> **Problem details**
Copy out every line of the rows below word for word, leaving out the pictures.

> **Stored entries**
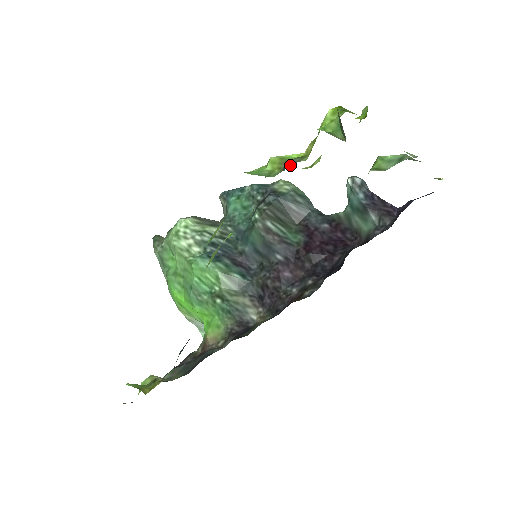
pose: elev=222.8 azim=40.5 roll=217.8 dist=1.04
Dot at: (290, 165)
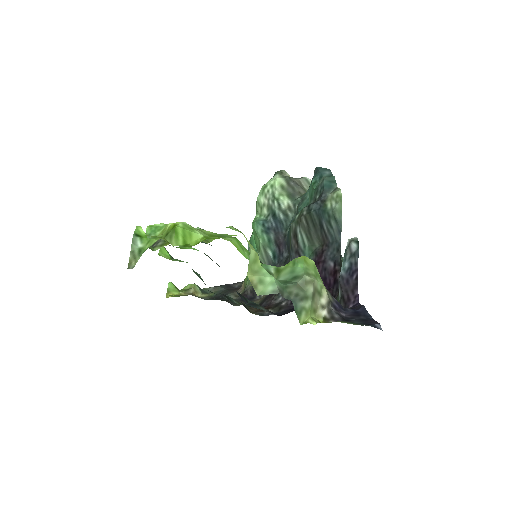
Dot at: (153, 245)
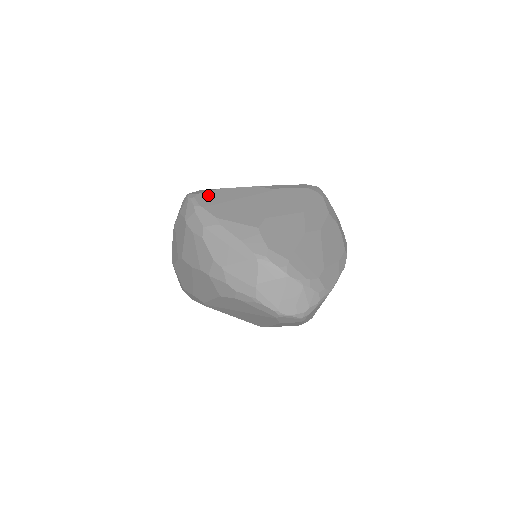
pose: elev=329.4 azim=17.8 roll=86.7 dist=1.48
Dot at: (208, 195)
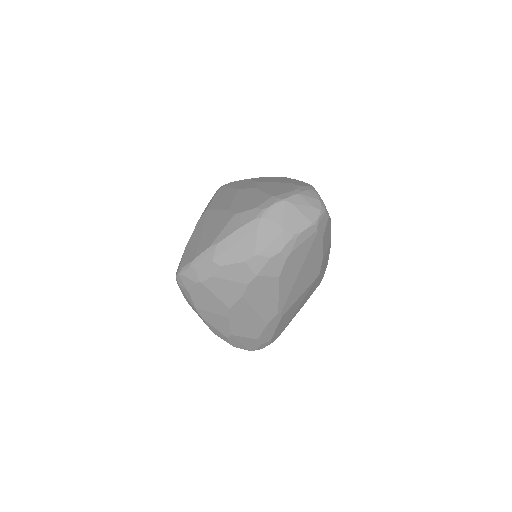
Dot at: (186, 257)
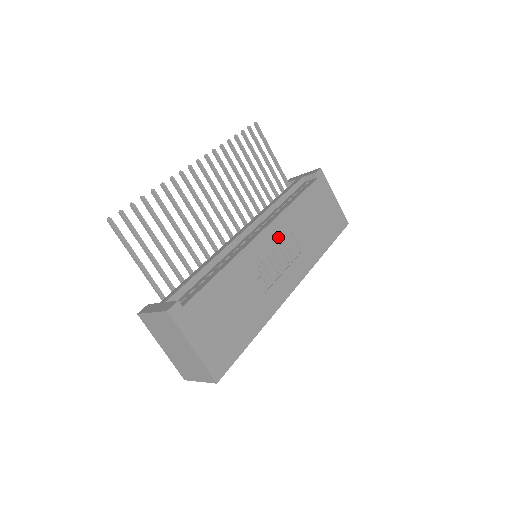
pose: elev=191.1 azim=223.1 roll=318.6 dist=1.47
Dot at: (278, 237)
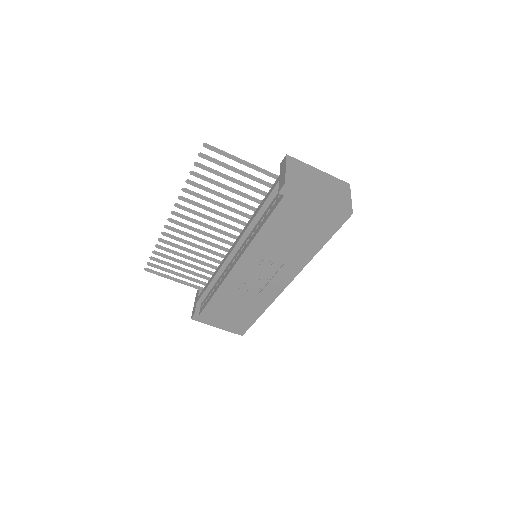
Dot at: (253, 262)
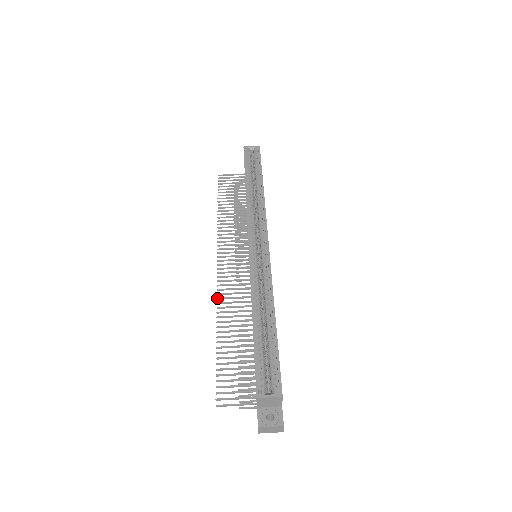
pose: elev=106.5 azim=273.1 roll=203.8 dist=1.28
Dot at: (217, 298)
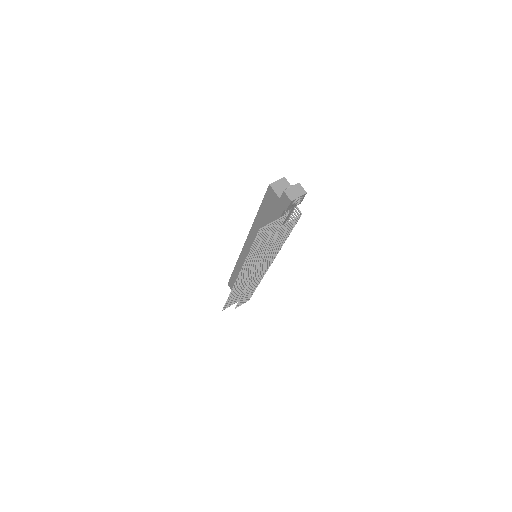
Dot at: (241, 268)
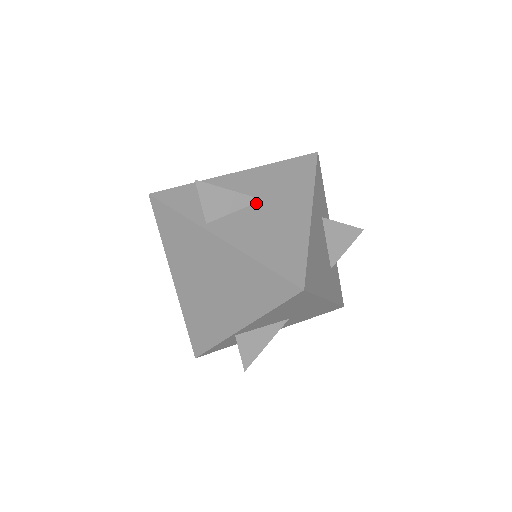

> **Full response**
pose: elev=222.8 azim=40.5 roll=217.8 dist=1.04
Dot at: (290, 165)
Dot at: (153, 245)
pose: elev=329.4 azim=17.8 roll=86.7 dist=1.48
Dot at: (208, 195)
Dot at: (186, 257)
pose: elev=191.1 azim=223.1 roll=318.6 dist=1.47
Dot at: (278, 237)
Dot at: (253, 262)
pose: elev=106.5 azim=273.1 roll=203.8 dist=1.28
Dot at: (217, 298)
Dot at: (241, 268)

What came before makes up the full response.